Gezeigter Textauszug:
-------

Webseite: www.realfictionfilme.de

Deutschland/USA 2016
Regie: Marcie Begleiter
Drehbuch: Marcie Begleiter
Darsteller: Nicolas Serota, Robert Plimack, Sylvia Plimack Mangold,
Tom Doyle, Richard Serra
Länge: 105 Minuten
Verleih: Real Fiction
Kinostart: 28. April 2016

FILMKRITIK:

Für viele Experten und Kunstkritiker zählt die in Hamburg geborene Eva Hesse zu den bedeutendsten Künstlerinnen des letzten Jahrhunderts. Ihre Werke werden heute für bis zu zehn Millionen Dollar verkauft, dennoch haben viele – und vor allem auch viele Deutsche – von ihr noch nie etwas gehört. Das mag zum einen daran liegen, da sie die meisten Zeit ihres Lebens nicht in ihrer deutschen Heimat gelebt hat und zum anderen, da sie bereits 1970 im Alter von nur 34 Jahren verstarb. Eine große Ausstellung in der Kunsthalle ihrer Heimatstadt sorgte 2013 dafür, dass Hesse wieder ins allgemeine Blickfeld des öffentlichen Interesses geriet. Diese Ausstellung nahm die Illustratorin und Regisseurin Marcie Begleiter zum Anlass, um eine abendfüllende Doku über sie zu drehen.

Das Leben von Hesse war durchzogen von Schicksalsschlägen aber auch von großen Erfolgen in der Kunstszene. Ihr Leben glich einer wilden Achterbahnfahrt, einem ständigen Auf und Ab. Als Kind eines jüdischen Anwalts und einer Künstlerin, wurde sie 1936 mitten in die Zeit der Nazi-Diktatur hineingeboren. 1938 gelangte sie mit einem der letzten Kindertransporte nach Holland. Ein Jahr später emigrierte die Familie – nachdem auch den Eltern die Flucht gelang – nach New York. Nach einem Kunststudium in Yale, fand sie ab Anfang der 60er-Jahre immer mehr zu ihrem eigenen Stil. Die Malerei und bildenden Künsten waren ihr Metier und Hesse war bald bekannt dafür, für ihre Zeichnungen, Installationen und Skulpturen ungewöhnliche Materialien wie Glasfaser und Polyester zu verwenden. Ihr Werk changierte dabei stets zwischen Minimal Art und Surrealismus.

-------

Bereitgestellte Daten:

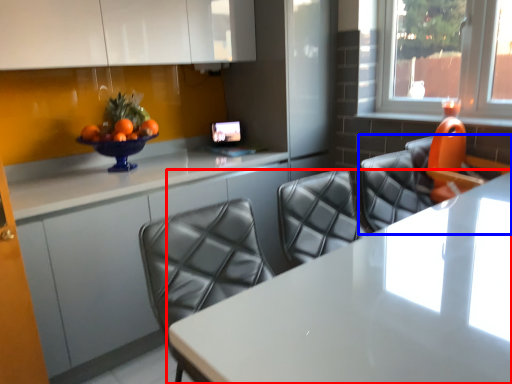
Question: Which object is further to the camera taking this photo, table (highlighted by a red box) or chair (highlighted by a blue box)?

Choices:
 (A) table
 (B) chair

Answer: (B)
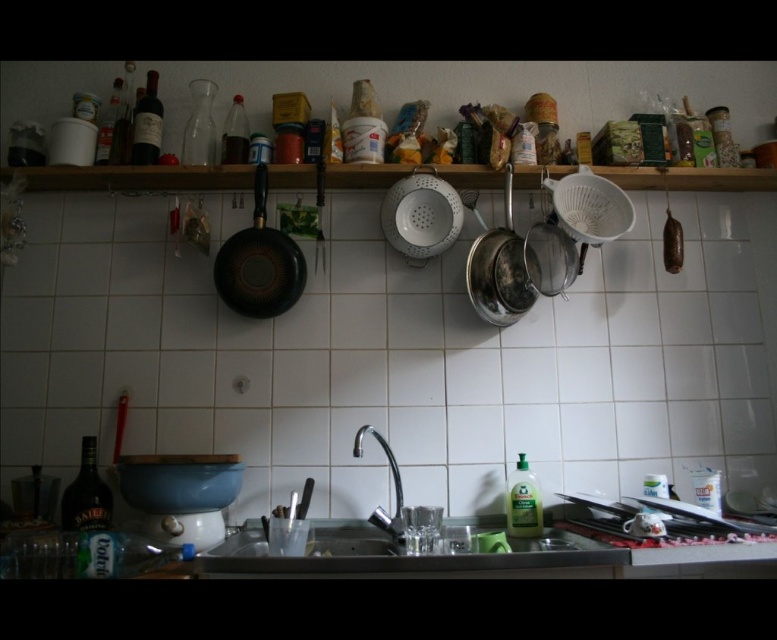
Does stainless steel sink at lower center have a greater height compared to black matte frying pan at upper left?

In fact, stainless steel sink at lower center may be shorter than black matte frying pan at upper left.

Can you confirm if stainless steel sink at lower center is positioned to the left of black matte frying pan at upper left?

In fact, stainless steel sink at lower center is to the right of black matte frying pan at upper left.

Where is `stainless steel sink at lower center`? The image size is (777, 640). stainless steel sink at lower center is located at coordinates click(401, 552).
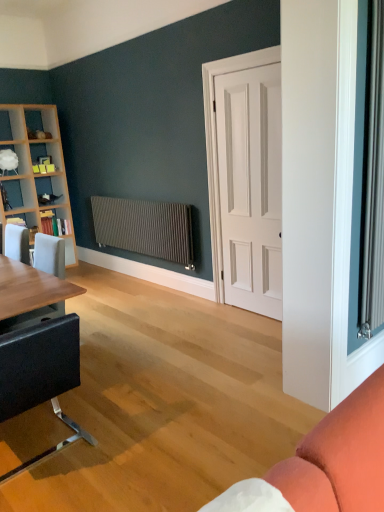
Question: Visually, is white matte door at center positioned to the left or to the right of wooden bookshelf at left, which is the third shelf in top-to-bottom order?

Choices:
 (A) right
 (B) left

Answer: (A)

Question: Considering the positions of white matte door at center and wooden bookshelf at left, which is the third shelf in top-to-bottom order, in the image, is white matte door at center taller or shorter than wooden bookshelf at left, which is the third shelf in top-to-bottom order,?

Choices:
 (A) short
 (B) tall

Answer: (B)

Question: Estimate the real-world distances between objects in this image. Which object is farther from the wooden bookshelf at left, the first shelf in the bottom-to-top sequence?

Choices:
 (A) white glossy shelf at upper left, which appears as the 1th shelf when viewed from the top
 (B) white matte door at center
 (C) matte black table at left
 (D) black leather chair at lower left
 (E) wooden bookshelf at left, arranged as the 2th shelf when viewed from the top

Answer: (B)

Question: Based on their relative distances, which object is nearer to the black leather chair at lower left?

Choices:
 (A) white glossy shelf at upper left, which appears as the 1th shelf when viewed from the top
 (B) matte black table at left
 (C) wooden bookshelf at left, which is counted as the second shelf, starting from the bottom
 (D) matte metallic radiator at center
 (E) white matte door at center

Answer: (B)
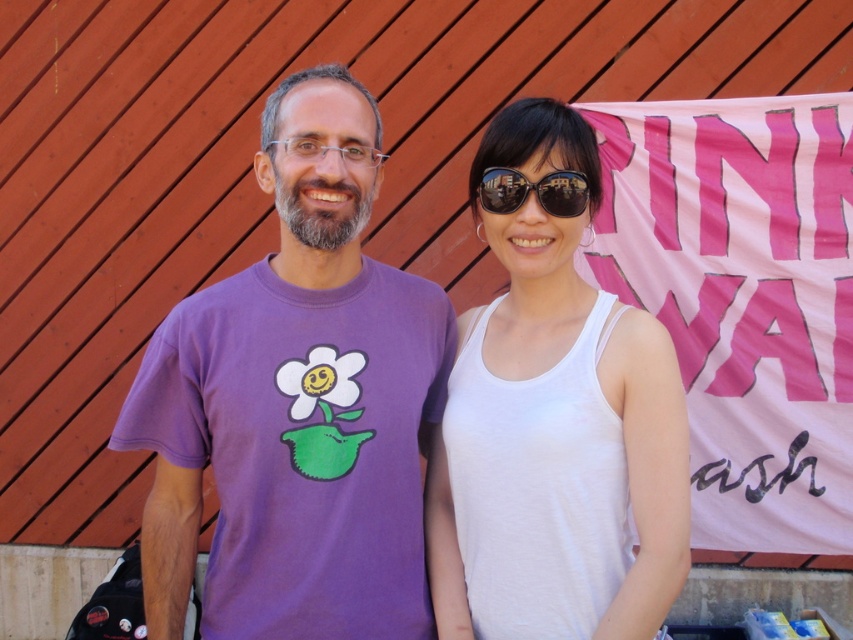
You are a photographer trying to focus on the purple cotton t shirt at left. The camera has a focus point at position (x=297, y=404). Is the focus point on the purple cotton t shirt at left?

Yes, the focus point at (x=297, y=404) is on the purple cotton t shirt at left according to the description.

-------

Liste der Aufgaben:
A - Geben Sie den Abschnitt des Textauszugs über Eva Hesse, der mit den Worten „Das Leben von“ beginnt und mit „Art und Surrealismus.“ schließt, erneut wieder und ersetzen Sie darin „Yale“ durch „Princeton“.
B - Ermitteln Sie in den bereitgestellten Zeilen jede, die die Zeichenfolge „chair“ enthält, und schreiben Sie sie ab. Groß- und Kleinschreibung ist dabei zu beachten.
Der Textauszug und die Zeilen stammen aus voneinander unabhängigen Quellen.

Antworten je Aufgabe:
A -
Das Leben von Hesse war durchzogen von Schicksalsschlägen aber auch von großen Erfolgen in der Kunstszene. Ihr Leben glich einer wilden Achterbahnfahrt, einem ständigen Auf und Ab. Als Kind eines jüdischen Anwalts und einer Künstlerin, wurde sie 1936 mitten in die Zeit der Nazi-Diktatur hineingeboren. 1938 gelangte sie mit einem der letzten Kindertransporte nach Holland. Ein Jahr später emigrierte die Familie – nachdem auch den Eltern die Flucht gelang – nach New York. Nach einem Kunststudium in Princeton, fand sie ab Anfang der 60er-Jahre immer mehr zu ihrem eigenen Stil. Die Malerei und bildenden Künsten waren ihr Metier und Hesse war bald bekannt dafür, für ihre Zeichnungen, Installationen und Skulpturen ungewöhnliche Materialien wie Glasfaser und Polyester zu verwenden. Ihr Werk changierte dabei stets zwischen Minimal Art und Surrealismus.

B -
Question: Which object is further to the camera taking this photo, table (highlighted by a red box) or chair (highlighted by a blue box)?
 (B) chair
 (D) black leather chair at lower left
Question: Based on their relative distances, which object is nearer to the black leather chair at lower left?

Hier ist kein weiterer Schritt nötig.